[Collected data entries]
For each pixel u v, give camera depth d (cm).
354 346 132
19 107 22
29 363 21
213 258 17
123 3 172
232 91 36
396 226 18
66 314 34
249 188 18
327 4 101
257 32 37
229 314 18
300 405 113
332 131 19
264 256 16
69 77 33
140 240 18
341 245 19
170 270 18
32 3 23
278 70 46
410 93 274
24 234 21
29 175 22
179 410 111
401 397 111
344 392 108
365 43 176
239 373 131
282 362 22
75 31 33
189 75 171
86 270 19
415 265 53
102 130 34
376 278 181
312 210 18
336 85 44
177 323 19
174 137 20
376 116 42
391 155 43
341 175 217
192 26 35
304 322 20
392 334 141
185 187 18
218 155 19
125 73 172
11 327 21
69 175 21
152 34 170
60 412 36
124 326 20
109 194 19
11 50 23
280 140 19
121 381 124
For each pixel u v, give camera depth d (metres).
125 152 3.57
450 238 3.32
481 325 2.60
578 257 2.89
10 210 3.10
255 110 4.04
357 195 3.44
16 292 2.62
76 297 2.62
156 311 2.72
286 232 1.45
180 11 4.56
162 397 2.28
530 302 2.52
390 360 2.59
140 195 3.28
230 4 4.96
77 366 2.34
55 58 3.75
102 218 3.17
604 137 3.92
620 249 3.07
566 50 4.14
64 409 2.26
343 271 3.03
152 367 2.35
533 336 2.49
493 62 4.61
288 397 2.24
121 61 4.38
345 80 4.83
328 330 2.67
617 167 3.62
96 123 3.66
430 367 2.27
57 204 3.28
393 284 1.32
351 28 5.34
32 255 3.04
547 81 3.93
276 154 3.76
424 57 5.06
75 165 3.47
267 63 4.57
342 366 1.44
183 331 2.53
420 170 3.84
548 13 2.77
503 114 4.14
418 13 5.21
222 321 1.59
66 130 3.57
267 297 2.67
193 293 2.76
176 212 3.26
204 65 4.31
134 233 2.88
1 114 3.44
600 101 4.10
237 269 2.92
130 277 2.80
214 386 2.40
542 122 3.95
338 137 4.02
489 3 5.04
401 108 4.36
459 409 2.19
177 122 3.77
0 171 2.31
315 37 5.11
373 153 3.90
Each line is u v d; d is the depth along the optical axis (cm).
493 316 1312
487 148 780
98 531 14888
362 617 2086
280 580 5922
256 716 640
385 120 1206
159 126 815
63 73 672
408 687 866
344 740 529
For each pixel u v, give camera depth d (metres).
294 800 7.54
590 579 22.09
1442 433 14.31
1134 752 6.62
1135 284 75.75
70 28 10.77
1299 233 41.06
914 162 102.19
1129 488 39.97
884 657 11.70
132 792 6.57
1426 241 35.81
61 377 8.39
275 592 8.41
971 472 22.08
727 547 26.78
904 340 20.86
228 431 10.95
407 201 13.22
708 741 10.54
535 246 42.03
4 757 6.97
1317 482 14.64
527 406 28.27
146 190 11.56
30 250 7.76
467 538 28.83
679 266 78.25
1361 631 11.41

- WORK TO COMPLETE
The expected output is every record, repeated exactly.

- TASK SOLUTION
For each pixel u v, give camera depth d (cm).
354 346 132
19 107 22
29 363 21
213 258 17
123 3 172
232 91 36
396 226 18
66 314 34
249 188 18
327 4 101
257 32 37
229 314 18
300 405 113
332 131 19
264 256 16
69 77 33
140 240 18
341 245 19
170 270 18
32 3 23
278 70 46
410 93 274
24 234 21
29 175 22
179 410 111
401 397 111
344 392 108
365 43 176
239 373 131
282 362 22
75 31 33
189 75 171
86 270 19
415 265 53
102 130 34
376 278 181
312 210 18
336 85 44
177 323 19
174 137 20
376 116 42
391 155 43
341 175 217
192 26 35
304 322 20
392 334 141
185 187 18
218 155 19
125 73 172
11 327 21
69 175 21
152 34 170
60 412 36
124 326 20
109 194 19
11 50 23
280 140 19
121 381 124
For each pixel u v, give camera depth d (metres).
125 152 3.57
450 238 3.32
481 325 2.60
578 257 2.89
10 210 3.10
255 110 4.04
357 195 3.44
16 292 2.62
76 297 2.62
156 311 2.72
286 232 1.45
180 11 4.56
162 397 2.28
530 302 2.52
390 360 2.59
140 195 3.28
230 4 4.96
77 366 2.34
55 58 3.75
102 218 3.17
604 137 3.92
620 249 3.07
566 50 4.14
64 409 2.26
343 271 3.03
152 367 2.35
533 336 2.49
493 62 4.61
288 397 2.24
121 61 4.38
345 80 4.83
328 330 2.67
617 167 3.62
96 123 3.66
430 367 2.27
57 204 3.28
393 284 1.32
351 28 5.34
32 255 3.04
547 81 3.93
276 154 3.76
424 57 5.06
75 165 3.47
267 63 4.57
342 366 1.44
183 331 2.53
420 170 3.84
548 13 2.77
503 114 4.14
418 13 5.21
222 321 1.59
66 130 3.57
267 297 2.67
193 293 2.76
176 212 3.26
204 65 4.31
134 233 2.88
1 114 3.44
600 101 4.10
237 269 2.92
130 277 2.80
214 386 2.40
542 122 3.95
338 137 4.02
489 3 5.04
401 108 4.36
459 409 2.19
177 122 3.77
0 171 2.31
315 37 5.11
373 153 3.90
Each line is u v d; d is the depth along the optical axis (cm).
493 316 1312
487 148 780
98 531 14888
362 617 2086
280 580 5922
256 716 640
385 120 1206
159 126 815
63 73 672
408 687 866
344 740 529
For each pixel u v, give camera depth d (metres).
294 800 7.54
590 579 22.09
1442 433 14.31
1134 752 6.62
1135 284 75.75
70 28 10.77
1299 233 41.06
914 162 102.19
1129 488 39.97
884 657 11.70
132 792 6.57
1426 241 35.81
61 377 8.39
275 592 8.41
971 472 22.08
727 547 26.78
904 340 20.86
228 431 10.95
407 201 13.22
708 741 10.54
535 246 42.03
4 757 6.97
1317 482 14.64
527 406 28.27
146 190 11.56
30 250 7.76
467 538 28.83
679 266 78.25
1361 631 11.41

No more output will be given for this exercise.